=== Выбранный отрывок ===
•••

Несмотря на то, что в своих новых книгах Селье оспаривает некоторые свои прежние представления, его первоначальный тезис — «Любой стресс вредит организму» — в Америке понимают как призыв избегать всевозможных стрессов или, по меньшей мере, стремиться к этому. Селье обратил внимание на эту проблему, и одна из его книг посвящается тем, «кто не боится наслаждаться стрессом полноты жизни и не является столь наивным, чтобы полагать, что это достижимо без интеллектуальных усилий»[217]. Можно вспомнить высказывание, приписываемое Хадсону Хогленду: «Раний подъем с постели по утрам — важный источник стресса». Это так. Тем не менее, мы регулярно поднимаемся с постели рано.
Более того, дополнительный стресс может в значительной мере освобождать человека от тревоги. Во время войны в Великобритании в период бомбежек, острого недостатка продуктов и событий, вызывающих стресс, отмечалось значительное снижение количества неврозов[218]. Подобная картина наблюдалась и во многих других странах. В период стресса невротические проблемы исчезают, потому что у людей появляются совершенно конкретные поводы для беспокойства, на которых они могут сосредоточиться. В подобных ситуациях воздействие стресса на человека прямо противоположно воздействию тревоги. В ситуации интенсивного стресса человек может освободиться от тревоги.
Кроме того, чтобы увидеть неадекватность термина «стресс» как синонима тревоги, попробуем подставить его в высказывание Лиделла: «Тревога является как бы тенью мышления, поэтому чем больше мы узнаем о тревоге, тем лучше можем понять мышление человека». Если сказать «Стресс является как бы тенью мышления», — это выражение не будет иметь смысла. То же самое получится и с высказыванием Кюби: «Тревога предшествует развитию мышления». Выражение «Стресс предшествует развитию мышления» совсем не передает идеи Кюби, говорившего о том, что мысль появляется в результате «разрыва» между стимулом и реакцией, между Я и объектом. «Стресс» — чисто физиологический термин. Именно так и использовал его сам Селье.
Тревога определяется тем, как человек относится к стрессу, как он его принимает и интерпретирует. Стресс по отношению к тревоге находится как бы на промежуточной станции. Тревога — это то, что мы делаем со стрессом.
Грегори Бейтсон, говоря о психологах, путающих часть и целое, с грустью восклицает: «Да поможет Бог тому психологу, который считает, что часть реально существует!» Я полагаю, что стресс является частью опасной ситуации и, если мы хотим говорить о целом, следует использовать слово «тревога».

•••

=== Выбранные записи ===
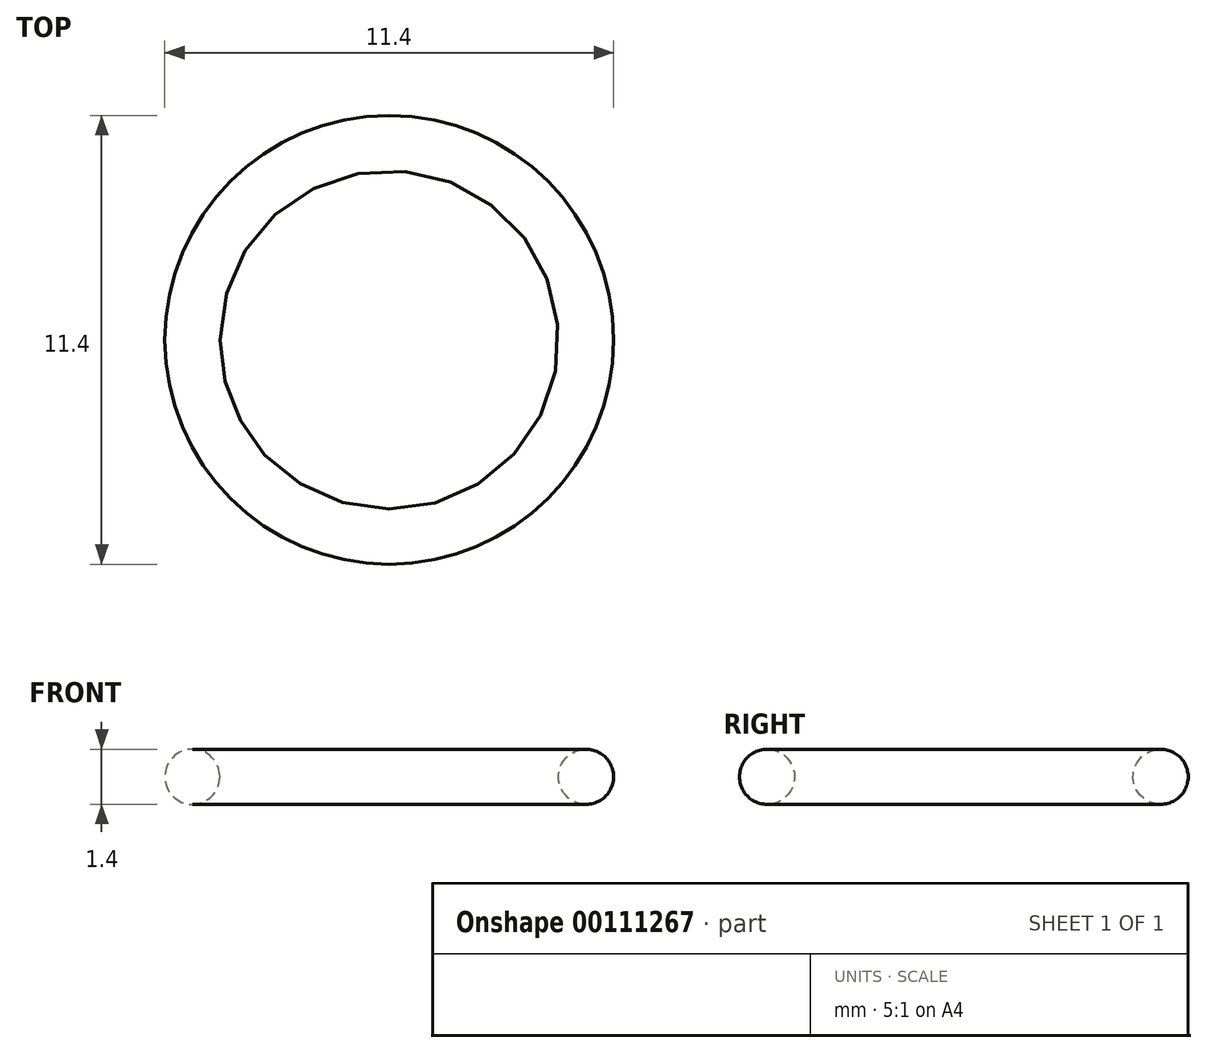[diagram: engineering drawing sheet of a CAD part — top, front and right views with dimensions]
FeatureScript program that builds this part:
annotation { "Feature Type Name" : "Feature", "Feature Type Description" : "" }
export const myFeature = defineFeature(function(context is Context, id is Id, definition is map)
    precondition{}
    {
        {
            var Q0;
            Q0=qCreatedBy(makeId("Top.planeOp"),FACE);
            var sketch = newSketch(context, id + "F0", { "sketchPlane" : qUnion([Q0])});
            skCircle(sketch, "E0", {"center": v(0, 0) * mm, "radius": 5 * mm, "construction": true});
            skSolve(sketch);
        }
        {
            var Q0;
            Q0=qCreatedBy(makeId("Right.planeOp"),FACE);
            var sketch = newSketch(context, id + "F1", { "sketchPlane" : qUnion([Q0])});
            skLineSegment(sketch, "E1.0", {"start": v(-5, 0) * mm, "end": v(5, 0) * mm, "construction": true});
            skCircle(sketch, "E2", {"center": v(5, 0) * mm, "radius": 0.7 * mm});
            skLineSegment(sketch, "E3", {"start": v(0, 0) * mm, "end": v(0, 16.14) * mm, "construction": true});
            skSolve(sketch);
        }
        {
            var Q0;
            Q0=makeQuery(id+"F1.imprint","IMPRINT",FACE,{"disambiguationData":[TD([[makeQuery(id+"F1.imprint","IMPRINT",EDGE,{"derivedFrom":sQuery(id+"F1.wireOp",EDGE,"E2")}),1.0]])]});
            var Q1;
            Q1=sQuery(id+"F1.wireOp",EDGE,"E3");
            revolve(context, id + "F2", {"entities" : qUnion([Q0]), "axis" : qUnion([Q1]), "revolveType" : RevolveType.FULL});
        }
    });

•••

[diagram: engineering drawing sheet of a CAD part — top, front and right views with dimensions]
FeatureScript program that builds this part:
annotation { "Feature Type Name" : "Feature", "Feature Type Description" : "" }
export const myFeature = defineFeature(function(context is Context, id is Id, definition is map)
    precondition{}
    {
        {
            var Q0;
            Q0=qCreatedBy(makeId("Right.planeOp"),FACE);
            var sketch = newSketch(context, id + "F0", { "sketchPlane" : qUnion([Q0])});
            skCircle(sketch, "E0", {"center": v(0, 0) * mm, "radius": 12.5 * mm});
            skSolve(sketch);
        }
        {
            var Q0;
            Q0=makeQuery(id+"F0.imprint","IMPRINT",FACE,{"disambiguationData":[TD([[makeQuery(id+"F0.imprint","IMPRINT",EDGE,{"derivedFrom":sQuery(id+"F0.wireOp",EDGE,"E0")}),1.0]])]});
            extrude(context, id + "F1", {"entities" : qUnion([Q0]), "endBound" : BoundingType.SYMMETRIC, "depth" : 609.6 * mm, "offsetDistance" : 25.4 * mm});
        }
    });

•••

=== Инструкции к упражнению ===
1. Определите, согласуются ли с отрывком о стрессе и тревоге следующие утверждения: (a) во время войны в Великобритании количество неврозов снизилось; (b) Селье использовал слово «стресс» как психологический термин; (c) автор считает стресс частью опасной ситуации. На каждое дайте ответ «да» или «нет» и приведите решающие слова отрывка в точной цитате.
2. Перечислите всех людей, которых отрывок о стрессе и тревоге упоминает по имени или фамилии.
3. Продолжите отрывок о стрессе и тревоге, начав сразу после его последнего предложения.

=== Ответы к заданиям ===
1.
(a) Да: «отмечалось значительное снижение количества неврозов».
(b) Нет: «чисто физиологический термин. Именно так и использовал его сам Селье».
(c) Да: «стресс является частью опасной ситуации».

2. Селье, Хадсон Хогленд, Лиделл, Кюби, Грегори Бейтсон.

3.
Замена этого слова другими терминами обычно обедняет наше понимание. Слово «тревога» обладает богатым смыслом, хотя это и затрудняет работу психолога. Оно занимает центральное место в литературе, живописи и философии. Когда Кьеркегор говорит: «Тревога есть головокружение свободы», — он говорит слова, понятные любому художнику или писателю, хотя понимание такого выражения труднее дается психологам.
Исследования тревоги за последние годы[219]
За последние две декады появились тысячи статей, не говоря уже о целом море диссертаций, посвященных проблемам тревоги и стресса. Благодаря героическим усилиям Чарльза Спилберга, которому удалось собрать различных специалистов, занимавшихся этой проблемой, прошло несколько симпозиумов, а за ними последовала публикация не менее семи томов различных материалов исследований[220]. Хотя исследования и углубили наши представления об отдельных аспектах тревоги, потребность в целостной теории, которая объясняла бы значение тревоги, стала еще острее. Я не ставлю перед собой задачи воздать должное всем работам в этой области. С позволения читателей, я опишу лишь некоторые из них, представляющиеся мне наиболее значительными. При этом я чувствую тревогу, и мне придется двигаться вперед — несмотря на тот факт, что человек не в состоянии объять необъятное.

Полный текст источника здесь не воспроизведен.